* **INSTRUCTIONS TO FOLLOW**
Copy every line of the records below verbatim, keeping their original order and line breaks.
***
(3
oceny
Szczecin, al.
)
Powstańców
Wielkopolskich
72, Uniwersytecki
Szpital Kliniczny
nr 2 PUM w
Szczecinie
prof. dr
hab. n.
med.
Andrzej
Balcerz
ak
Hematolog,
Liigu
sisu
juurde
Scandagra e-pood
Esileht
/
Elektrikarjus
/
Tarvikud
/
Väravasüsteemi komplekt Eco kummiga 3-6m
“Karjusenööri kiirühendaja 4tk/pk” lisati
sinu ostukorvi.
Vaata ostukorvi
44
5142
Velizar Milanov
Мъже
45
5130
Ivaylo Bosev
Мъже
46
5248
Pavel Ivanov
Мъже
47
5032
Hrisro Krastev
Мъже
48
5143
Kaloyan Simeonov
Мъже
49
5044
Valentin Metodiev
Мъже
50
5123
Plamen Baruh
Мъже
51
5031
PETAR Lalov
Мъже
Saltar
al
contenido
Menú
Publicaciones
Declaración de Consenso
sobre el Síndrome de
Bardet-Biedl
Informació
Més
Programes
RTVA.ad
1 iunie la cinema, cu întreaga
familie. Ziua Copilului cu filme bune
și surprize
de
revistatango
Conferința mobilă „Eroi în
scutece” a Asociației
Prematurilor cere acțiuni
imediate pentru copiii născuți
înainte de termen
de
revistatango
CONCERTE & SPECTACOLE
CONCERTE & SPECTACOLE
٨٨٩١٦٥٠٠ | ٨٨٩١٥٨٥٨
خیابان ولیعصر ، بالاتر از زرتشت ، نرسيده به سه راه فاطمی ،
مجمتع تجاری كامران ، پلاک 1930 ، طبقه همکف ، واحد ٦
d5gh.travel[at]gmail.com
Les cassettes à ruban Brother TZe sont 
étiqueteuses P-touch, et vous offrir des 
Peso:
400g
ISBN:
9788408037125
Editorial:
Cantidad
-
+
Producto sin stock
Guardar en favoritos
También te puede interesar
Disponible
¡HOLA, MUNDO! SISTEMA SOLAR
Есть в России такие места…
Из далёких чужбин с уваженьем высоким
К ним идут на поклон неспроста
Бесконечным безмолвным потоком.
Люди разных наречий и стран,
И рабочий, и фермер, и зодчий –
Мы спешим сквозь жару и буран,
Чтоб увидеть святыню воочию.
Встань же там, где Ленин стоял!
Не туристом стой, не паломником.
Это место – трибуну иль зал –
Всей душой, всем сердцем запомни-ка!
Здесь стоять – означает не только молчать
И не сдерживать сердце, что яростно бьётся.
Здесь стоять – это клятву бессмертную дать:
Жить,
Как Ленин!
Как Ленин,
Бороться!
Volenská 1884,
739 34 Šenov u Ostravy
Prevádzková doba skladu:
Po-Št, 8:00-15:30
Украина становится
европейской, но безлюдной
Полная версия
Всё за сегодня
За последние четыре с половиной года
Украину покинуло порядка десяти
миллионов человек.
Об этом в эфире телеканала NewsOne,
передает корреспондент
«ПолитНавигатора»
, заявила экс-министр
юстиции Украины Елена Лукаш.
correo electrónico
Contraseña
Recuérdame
***
* **TASK RESPONSE**
(3
oceny
Szczecin, al.
)
Powstańców
Wielkopolskich
72, Uniwersytecki
Szpital Kliniczny
nr 2 PUM w
Szczecinie
prof. dr
hab. n.
med.
Andrzej
Balcerz
ak
Hematolog,
Liigu
sisu
juurde
Scandagra e-pood
Esileht
/
Elektrikarjus
/
Tarvikud
/
Väravasüsteemi komplekt Eco kummiga 3-6m
“Karjusenööri kiirühendaja 4tk/pk” lisati
sinu ostukorvi.
Vaata ostukorvi
44
5142
Velizar Milanov
Мъже
45
5130
Ivaylo Bosev
Мъже
46
5248
Pavel Ivanov
Мъже
47
5032
Hrisro Krastev
Мъже
48
5143
Kaloyan Simeonov
Мъже
49
5044
Valentin Metodiev
Мъже
50
5123
Plamen Baruh
Мъже
51
5031
PETAR Lalov
Мъже
Saltar
al
contenido
Menú
Publicaciones
Declaración de Consenso
sobre el Síndrome de
Bardet-Biedl
Informació
Més
Programes
RTVA.ad
1 iunie la cinema, cu întreaga
familie. Ziua Copilului cu filme bune
și surprize
de
revistatango
Conferința mobilă „Eroi în
scutece” a Asociației
Prematurilor cere acțiuni
imediate pentru copiii născuți
înainte de termen
de
revistatango
CONCERTE & SPECTACOLE
CONCERTE & SPECTACOLE
٨٨٩١٦٥٠٠ | ٨٨٩١٥٨٥٨
خیابان ولیعصر ، بالاتر از زرتشت ، نرسيده به سه راه فاطمی ،
مجمتع تجاری كامران ، پلاک 1930 ، طبقه همکف ، واحد ٦
d5gh.travel[at]gmail.com
Les cassettes à ruban Brother TZe sont 
étiqueteuses P-touch, et vous offrir des 
Peso:
400g
ISBN:
9788408037125
Editorial:
Cantidad
-
+
Producto sin stock
Guardar en favoritos
También te puede interesar
Disponible
¡HOLA, MUNDO! SISTEMA SOLAR
Есть в России такие места…
Из далёких чужбин с уваженьем высоким
К ним идут на поклон неспроста
Бесконечным безмолвным потоком.
Люди разных наречий и стран,
И рабочий, и фермер, и зодчий –
Мы спешим сквозь жару и буран,
Чтоб увидеть святыню воочию.
Встань же там, где Ленин стоял!
Не туристом стой, не паломником.
Это место – трибуну иль зал –
Всей душой, всем сердцем запомни-ка!
Здесь стоять – означает не только молчать
И не сдерживать сердце, что яростно бьётся.
Здесь стоять – это клятву бессмертную дать:
Жить,
Как Ленин!
Как Ленин,
Бороться!
Volenská 1884,
739 34 Šenov u Ostravy
Prevádzková doba skladu:
Po-Št, 8:00-15:30
Украина становится
европейской, но безлюдной
Полная версия
Всё за сегодня
За последние четыре с половиной года
Украину покинуло порядка десяти
миллионов человек.
Об этом в эфире телеканала NewsOne,
передает корреспондент
«ПолитНавигатора»
, заявила экс-министр
юстиции Украины Елена Лукаш.
correo electrónico
Contraseña
Recuérdame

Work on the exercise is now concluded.